June 8th, 2023
I am not God, but I do spend a whole lot of damn time creating life.
Sometimes I’m constructing the lives of animals, or inventing superheroes with superreal problems, or dreaming up a boy who feels more alive when he sleeps, or designing the future on a planet that never thaws.
So where does that big bang originate?
For Cold World, I have Stephen Hawking to thank.
Some writers use too many words to tell stories that need far less; Hawking can write a sentence that can create a universe.
I always tell people who want to write to read, and to read about things that they don’t know much about, outside their comfort zone. I love and regularly read comic books, graphic novels and anything Star Wars for my personal enjoyment, but I also read a lot of books, essays and articles on science, history, writing, comedy, the environment, philosophy, spirituality and even things like gossip columns and critic reviews.
Anything to give me a longer, wider perspective on life and humanity, and a bigger creative sandbox to play in.
I had read Hawking’s A Brief History of Time and loved it, and wanted to read something of his that isn’t as well-known. Brief Answers to the Big Questions was highly recommended, and I sat down to read it two winters ago; the ideas inside gave me the raw ingredients I needed to grow a future that was both plausible and thematically rich.

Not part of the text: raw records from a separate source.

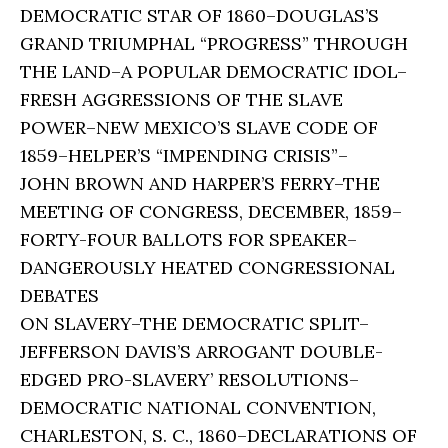
DEMOCRATIC STAR OF 1860–DOUGLAS’S
GRAND TRIUMPHAL “PROGRESS” THROUGH
THE LAND–A POPULAR DEMOCRATIC IDOL–
FRESH AGGRESSIONS OF THE SLAVE
POWER–NEW MEXICO’S SLAVE CODE OF
1859–HELPER’S “IMPENDING CRISIS”–
JOHN BROWN AND HARPER’S FERRY–THE
MEETING OF CONGRESS, DECEMBER, 1859–
FORTY-FOUR BALLOTS FOR SPEAKER–
DANGEROUSLY HEATED CONGRESSIONAL
DEBATES
ON SLAVERY–THE DEMOCRATIC SPLIT–
JEFFERSON DAVIS’S ARROGANT DOUBLE-
EDGED PRO-SLAVERY’ RESOLUTIONS–
DEMOCRATIC NATIONAL CONVENTION,
CHARLESTON, S. C., 1860–DECLARATIONS OF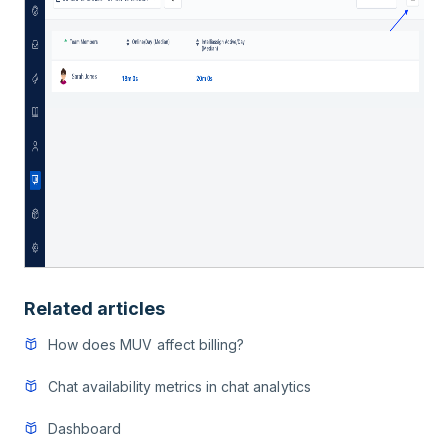
Related articles
How does MUV affect billing?
Chat availability metrics in chat analytics
Dashboard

I am not the smartest boy. I am really not. Science-fiction is a genre I adore, but realistically building a world using current and potential science had been terrifying to me — until I read Hawking, who makes tomorrow feel accessible. A lot of the real science in Cold World owes him a massive debt.
(I’m also a huge Brian Greene fan if you’re into reading friendly, accessible science.)
Cold World isn’t about the science, though; I knew what I really wanted to talk about.
But I wanted to construct it on a solid base of real stuff, to borrow some of the magic Hawking used on me, to write sentences that could create universes in someone else’s mind.